_Task description_
Nothing but a number should be returned: the count of lines in the records that contain "redemption".

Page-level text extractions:
========================================================================

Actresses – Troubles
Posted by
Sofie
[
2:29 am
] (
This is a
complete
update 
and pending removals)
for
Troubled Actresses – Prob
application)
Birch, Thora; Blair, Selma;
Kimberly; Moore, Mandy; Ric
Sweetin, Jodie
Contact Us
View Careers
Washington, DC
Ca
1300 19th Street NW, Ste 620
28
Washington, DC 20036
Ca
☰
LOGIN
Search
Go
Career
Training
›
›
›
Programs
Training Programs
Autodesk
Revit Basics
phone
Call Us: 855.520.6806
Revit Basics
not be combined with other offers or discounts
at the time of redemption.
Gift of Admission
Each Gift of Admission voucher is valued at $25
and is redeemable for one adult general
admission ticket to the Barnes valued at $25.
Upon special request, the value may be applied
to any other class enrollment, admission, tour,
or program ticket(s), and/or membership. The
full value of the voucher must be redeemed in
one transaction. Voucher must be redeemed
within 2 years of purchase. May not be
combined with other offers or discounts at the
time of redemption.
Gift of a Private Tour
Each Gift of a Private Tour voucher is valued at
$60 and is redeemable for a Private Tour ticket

========================================================================

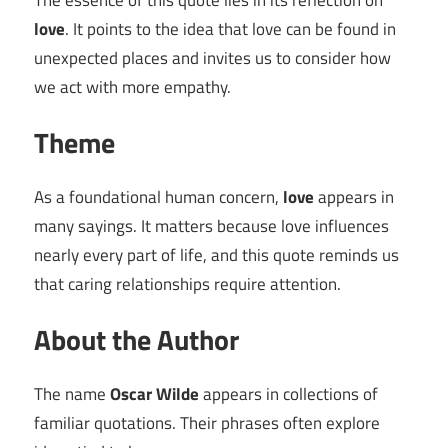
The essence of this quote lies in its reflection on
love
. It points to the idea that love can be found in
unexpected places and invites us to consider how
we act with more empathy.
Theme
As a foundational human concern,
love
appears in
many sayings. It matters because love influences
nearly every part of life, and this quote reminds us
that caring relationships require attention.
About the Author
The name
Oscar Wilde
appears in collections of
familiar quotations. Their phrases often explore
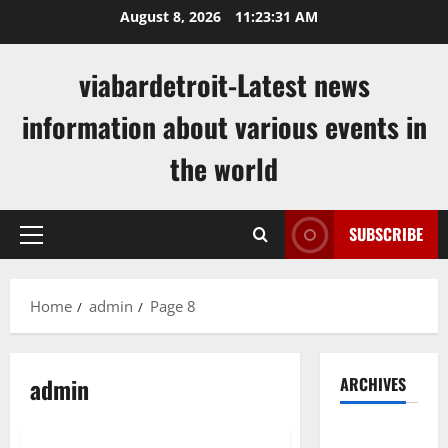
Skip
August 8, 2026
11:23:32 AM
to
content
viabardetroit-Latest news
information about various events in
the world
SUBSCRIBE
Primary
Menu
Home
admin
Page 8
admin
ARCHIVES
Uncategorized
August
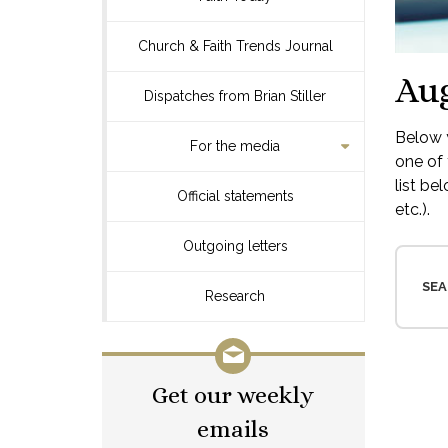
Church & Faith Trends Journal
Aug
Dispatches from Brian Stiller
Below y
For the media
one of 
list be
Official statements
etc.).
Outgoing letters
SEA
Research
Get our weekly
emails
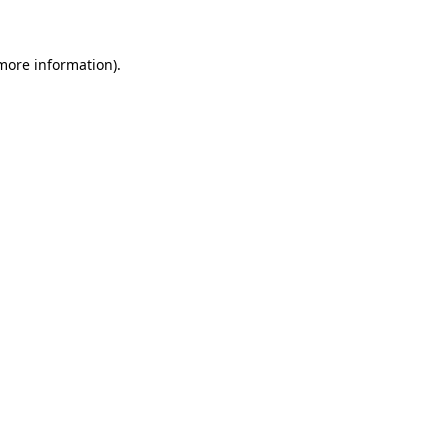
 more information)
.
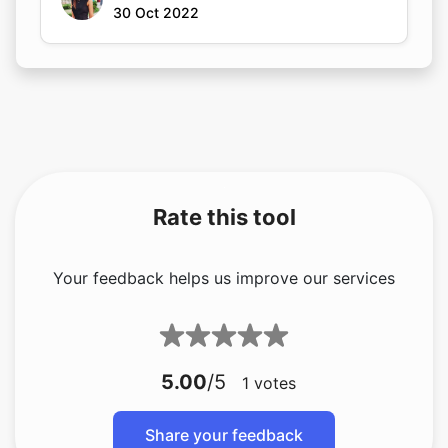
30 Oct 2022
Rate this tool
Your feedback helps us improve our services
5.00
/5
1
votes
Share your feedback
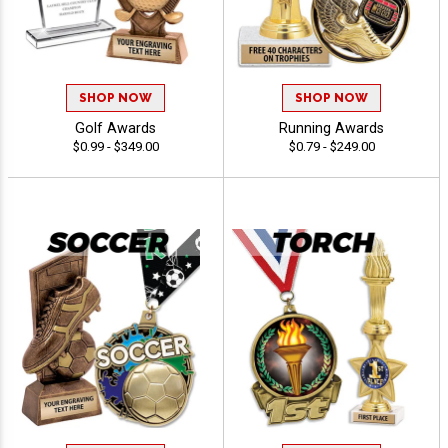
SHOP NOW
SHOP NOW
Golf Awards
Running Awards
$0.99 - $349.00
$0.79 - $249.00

========================================================================

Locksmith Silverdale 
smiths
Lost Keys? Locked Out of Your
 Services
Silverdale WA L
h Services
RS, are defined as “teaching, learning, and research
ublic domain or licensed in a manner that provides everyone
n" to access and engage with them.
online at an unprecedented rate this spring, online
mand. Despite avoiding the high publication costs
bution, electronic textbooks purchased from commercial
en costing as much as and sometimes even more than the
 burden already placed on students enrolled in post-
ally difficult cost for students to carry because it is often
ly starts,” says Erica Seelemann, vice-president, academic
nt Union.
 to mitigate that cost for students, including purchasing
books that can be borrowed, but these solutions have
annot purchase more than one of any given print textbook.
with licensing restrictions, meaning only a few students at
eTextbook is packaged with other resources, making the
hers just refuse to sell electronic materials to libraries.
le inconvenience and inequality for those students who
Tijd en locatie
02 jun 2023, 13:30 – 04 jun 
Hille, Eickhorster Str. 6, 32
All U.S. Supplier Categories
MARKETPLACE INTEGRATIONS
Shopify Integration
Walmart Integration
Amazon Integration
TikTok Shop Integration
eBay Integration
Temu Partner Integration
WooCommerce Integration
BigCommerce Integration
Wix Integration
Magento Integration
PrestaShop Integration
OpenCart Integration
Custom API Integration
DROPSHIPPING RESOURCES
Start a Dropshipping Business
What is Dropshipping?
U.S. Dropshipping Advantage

========================================================================

_Written answer_
2